1月17日 今日から東京。梓会出版文化賞授賞式に出席。新入社員も一緒。事務所の電話は留守電になりますが、よろしく。

1月18日 梓会出版文化賞の授賞式も無事終わった。いろんな方(出版界の大先輩たち)にお目にかかって、過分なお褒めの言葉を一生分いただいて、もう思い残すことはない(というのは大げさか)。今回は新入社員のお披露目の意味もあり一緒だったのだが、うまく重鎮がたの中に溶け込んで最後までお付き合いできたようだ。二次会の祝宴が終わった後、新入社員と2人で神保町のバーで慰労会。ついでに宿のそばの焼鳥屋もはしご。

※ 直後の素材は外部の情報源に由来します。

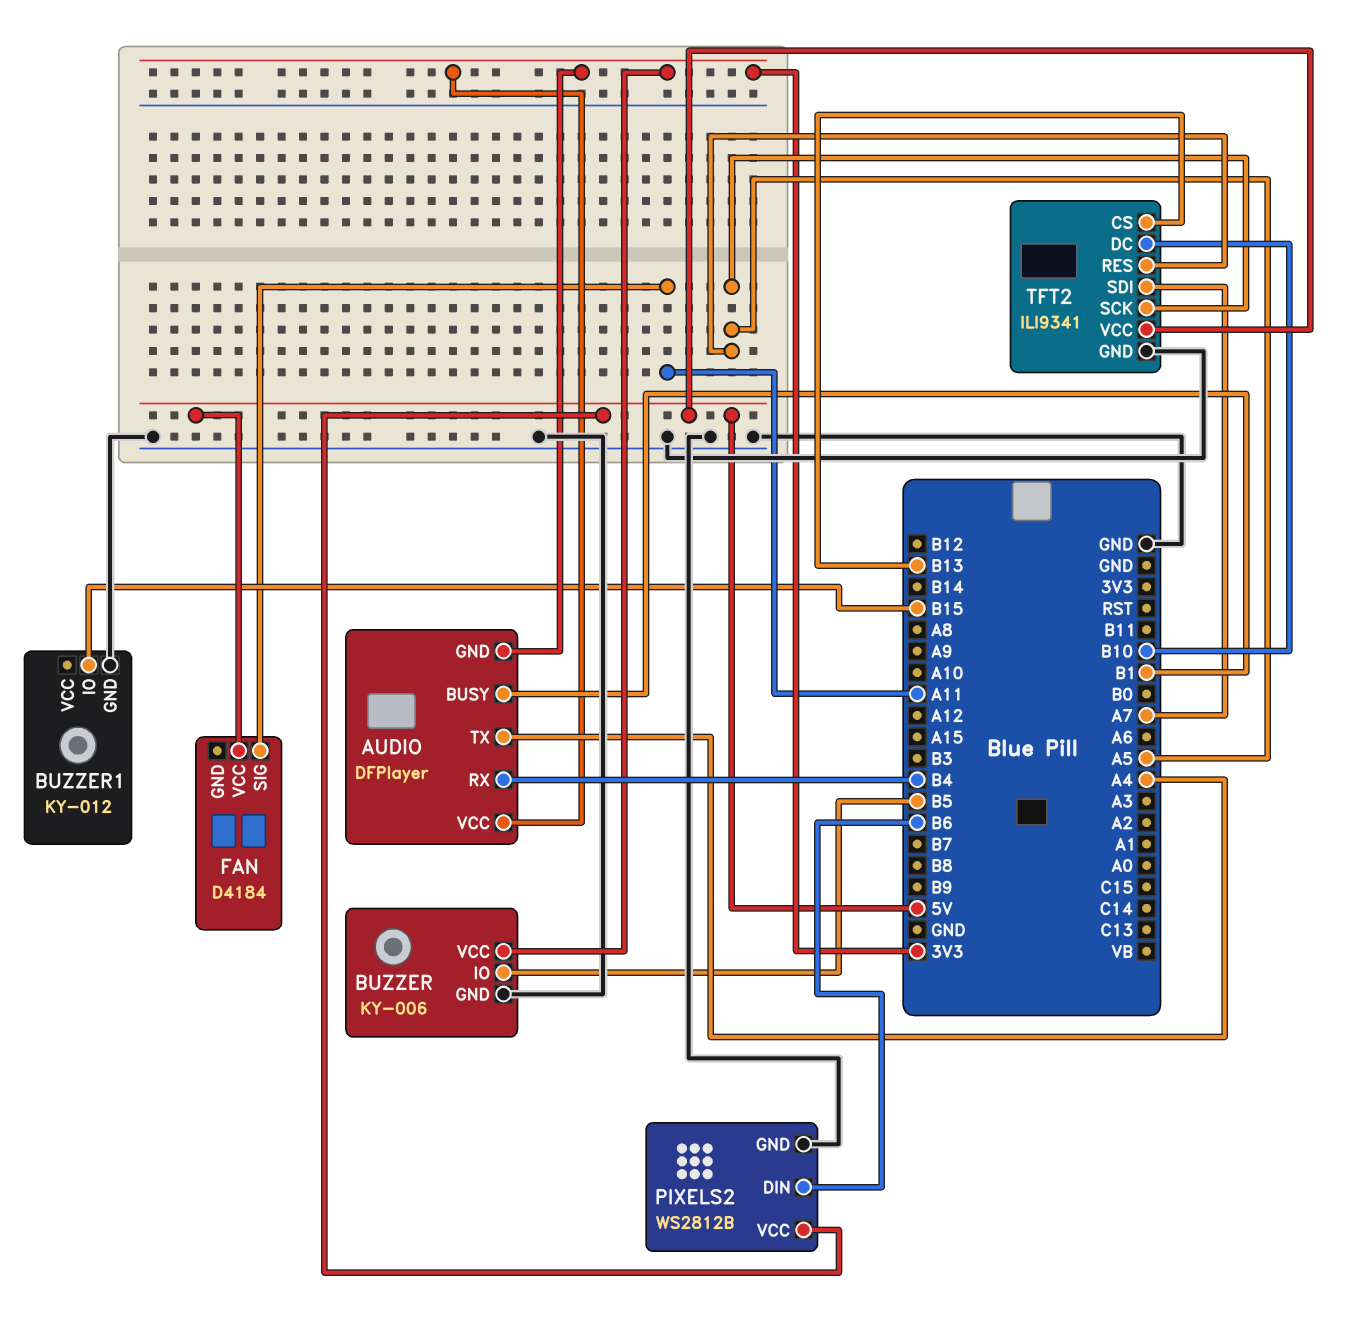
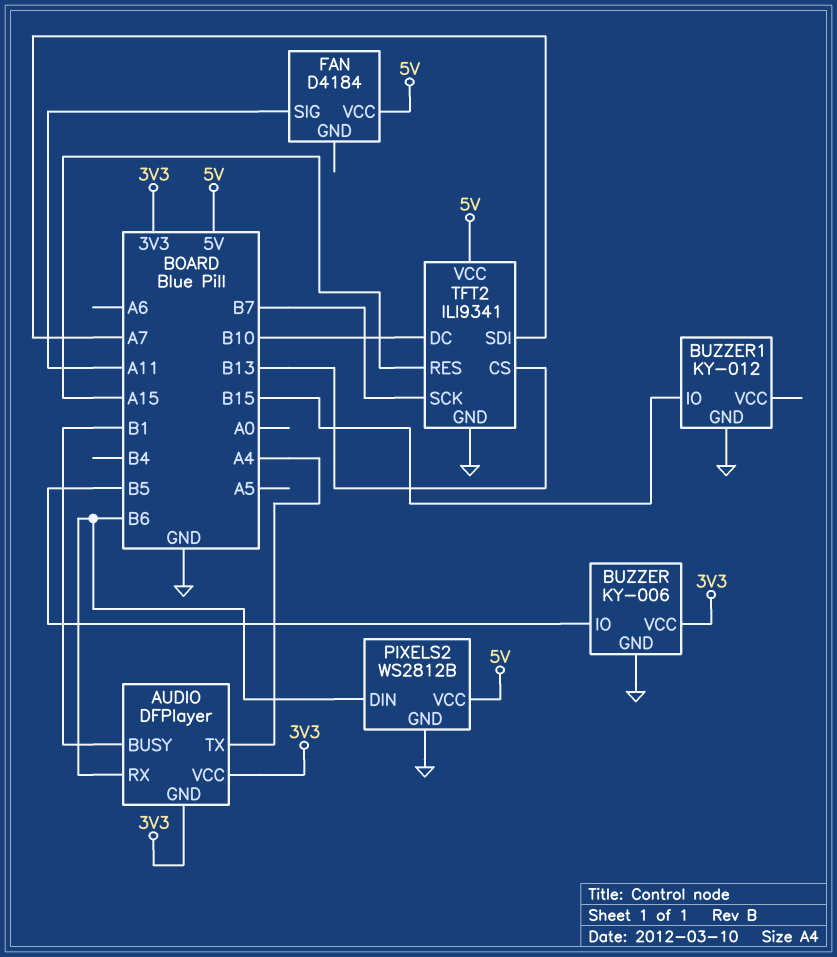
AUDIO pin RX: B4 -> B6
TFT2 pin RES: A5 -> A15
TFT2 pin SCK: A5 -> B7

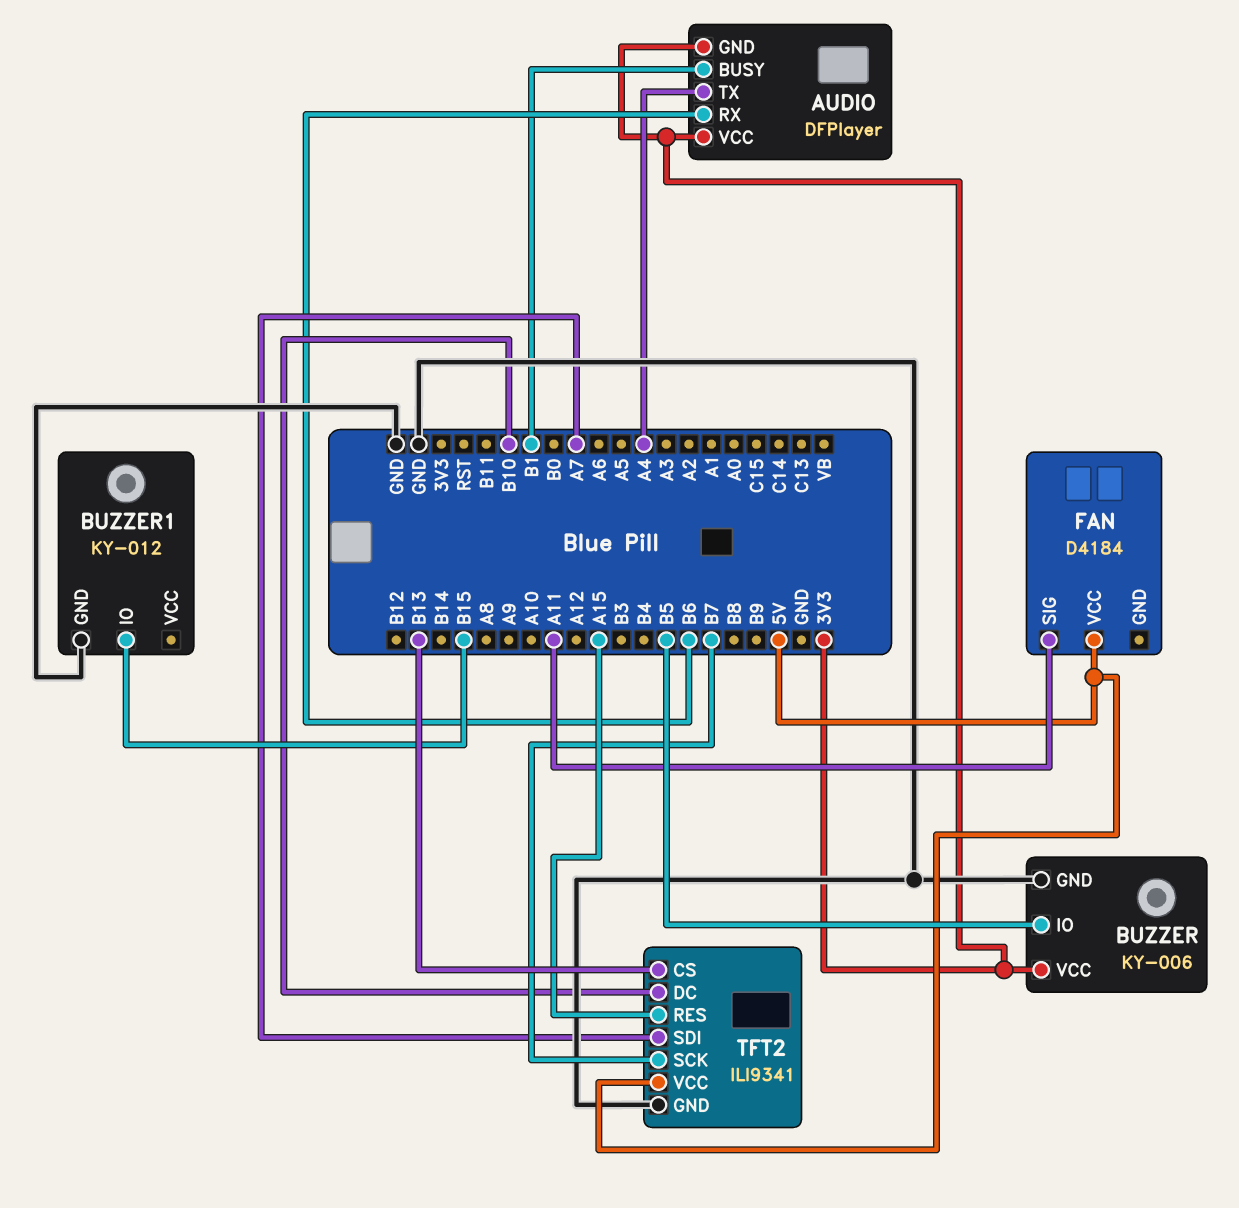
PIXELS2: WS2812B -> none
PIXELS2 pin DIN: B6 -> none
PIXELS2 pin GND: GND -> none
PIXELS2 pin VCC: 5V -> none

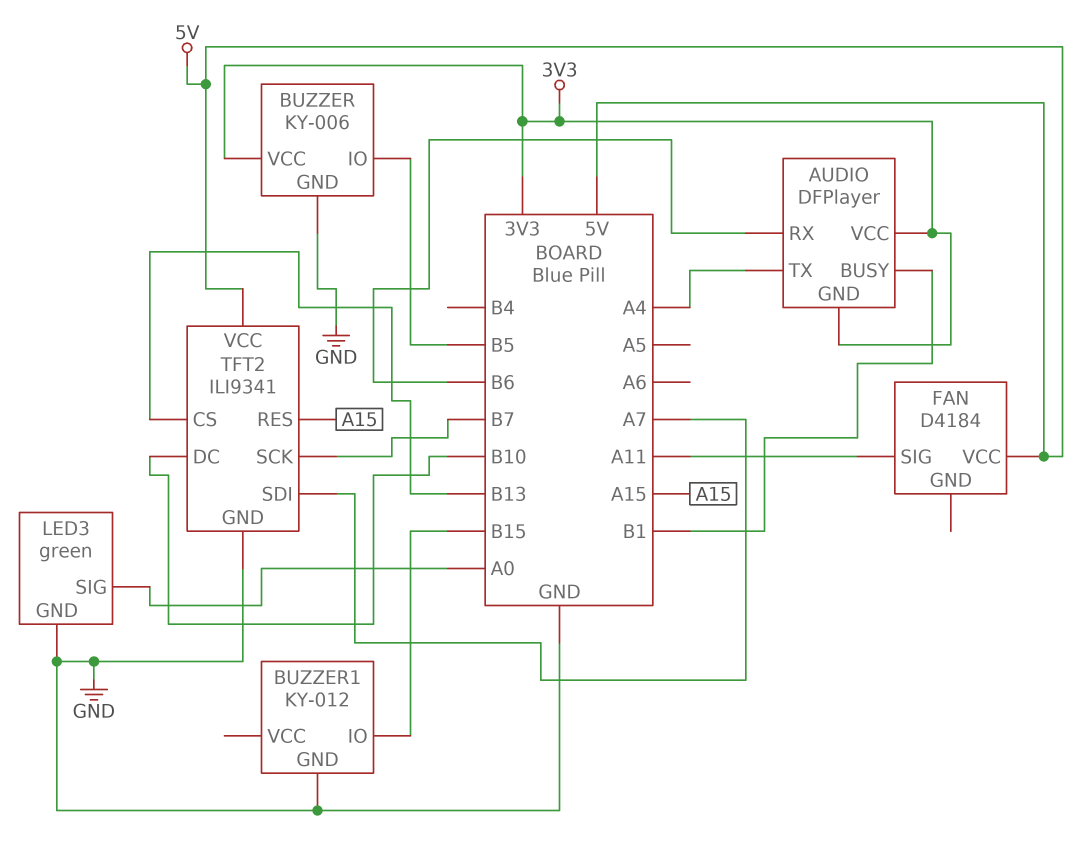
LED3: none -> green
LED3 pin GND: none -> GND
LED3 pin SIG: none -> A0

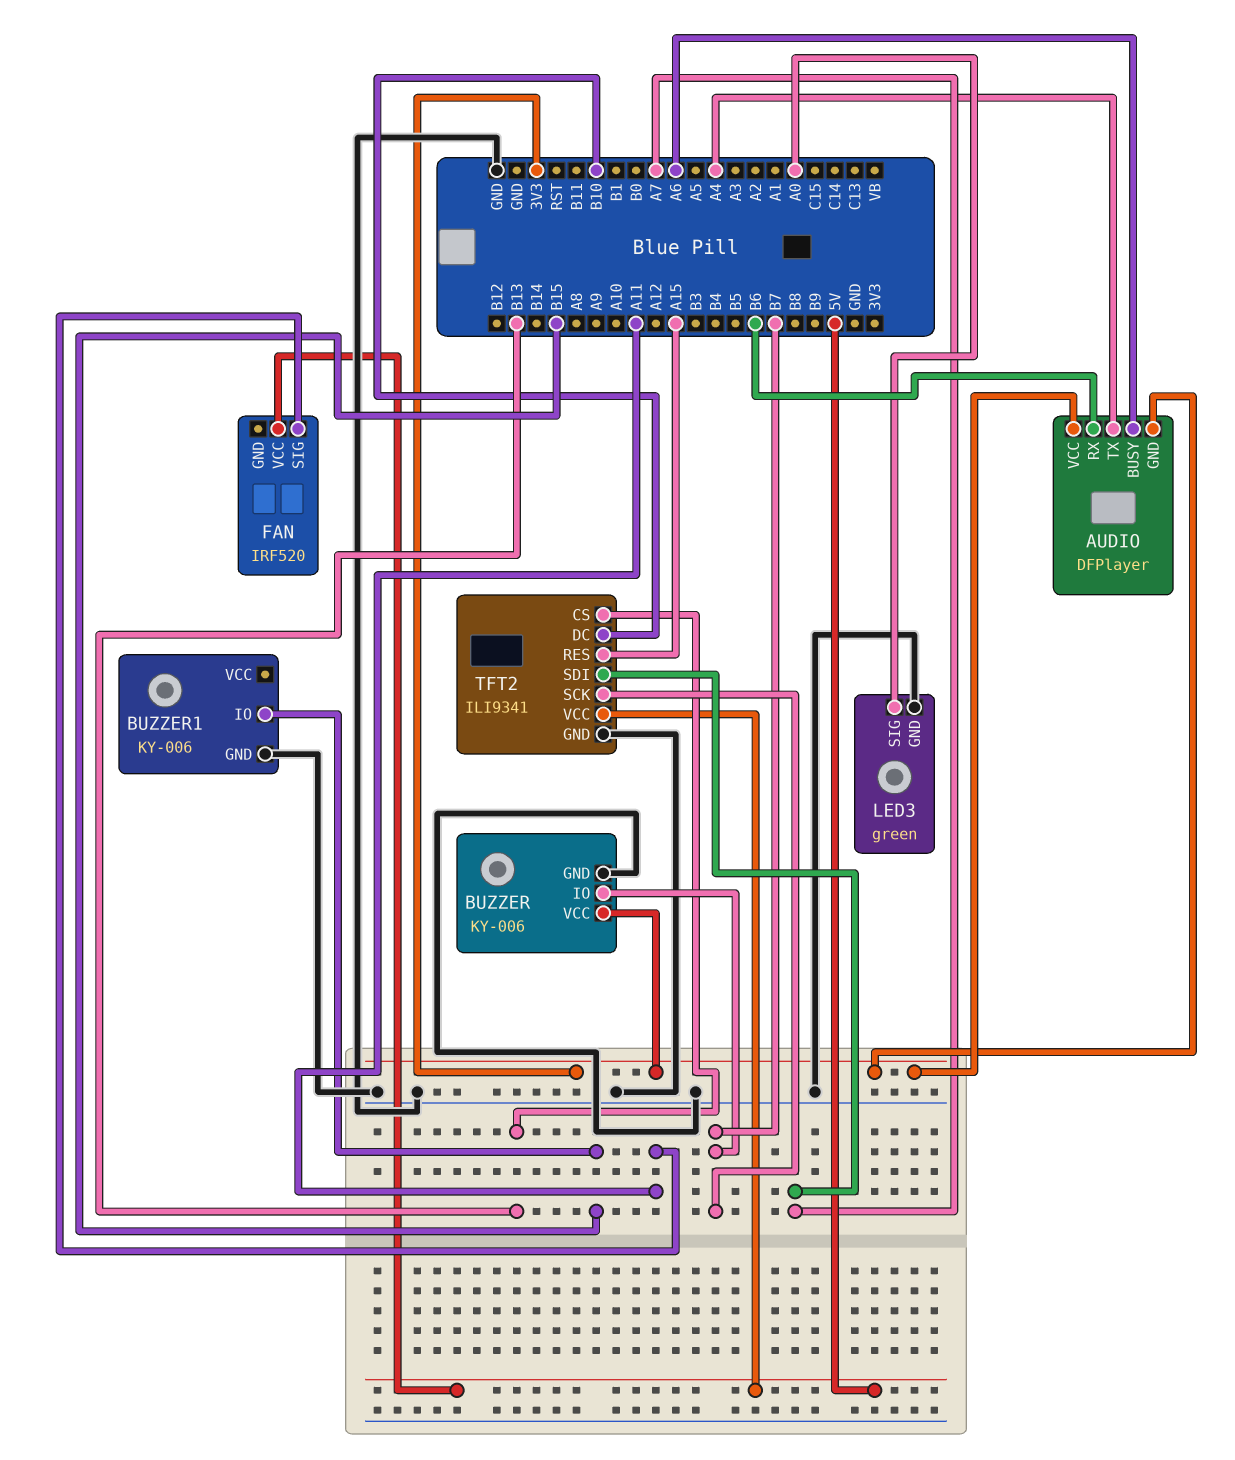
AUDIO pin BUSY: B1 -> A6
BUZZER pin IO: B5 -> B7
BUZZER1: KY-012 -> KY-006
FAN: D4184 -> IRF520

1月19日 4時間近く電車の中に閉じ込められるのは苦痛だが、面白い本があれば退屈しなくて済む。でも当たる確率は3分の一程度。外れたらひたすら目をつむって眠るように努力するしかない。飛行機も電車も席はどんな時でも「通路側」を確保する。移動の自由がきくからだ。窓際に座ったときのあの窮屈さ、圧迫感が嫌。
(あ)

No.884

ユニクロ潜入一年
(文藝春秋)
横田増生

 この著者の書くものは「面白そうで退屈」というのが正直な印象だ。アマゾンや宅配の内幕ものも印象はまったく同じ。どうしてなんだろう。アマゾンもユニクロも宅配も、私たちの日常にも不可欠な存在である。「私たち」とぼかすよりも「私」とはっきり書いてもかまわない。自分自身にとっても欠かせない日常に利用しているものに関して、批判は簡単だが、だからといって使うことをやめることは難しい。その難しさと批判の簡単さを秤にかけ、いろんな思いに引き裂かれながらも便利を選んでいる。これが多くの庶民の実態ではないのだろうか。少なくとも自分はそうだ。宅配もアマゾンもユニクロもその急成長の裏には我々のうかがい知れないダーティな舞台裏があるのは誰でも想像できる。でもそのダーティ度は看過できないほどひどいものなのか、そこの程度が問題だと思うのだが、「大企業だから悪いことをしているに決まっている」という偏見から紡ぎだされる物語には眉に唾してみる必要がある。著者の取材は丁寧で信用できる。でも、どうしてそこに潜入が必要なのか、そのあたりの理由が本を読んでも今ひとつよくわからない。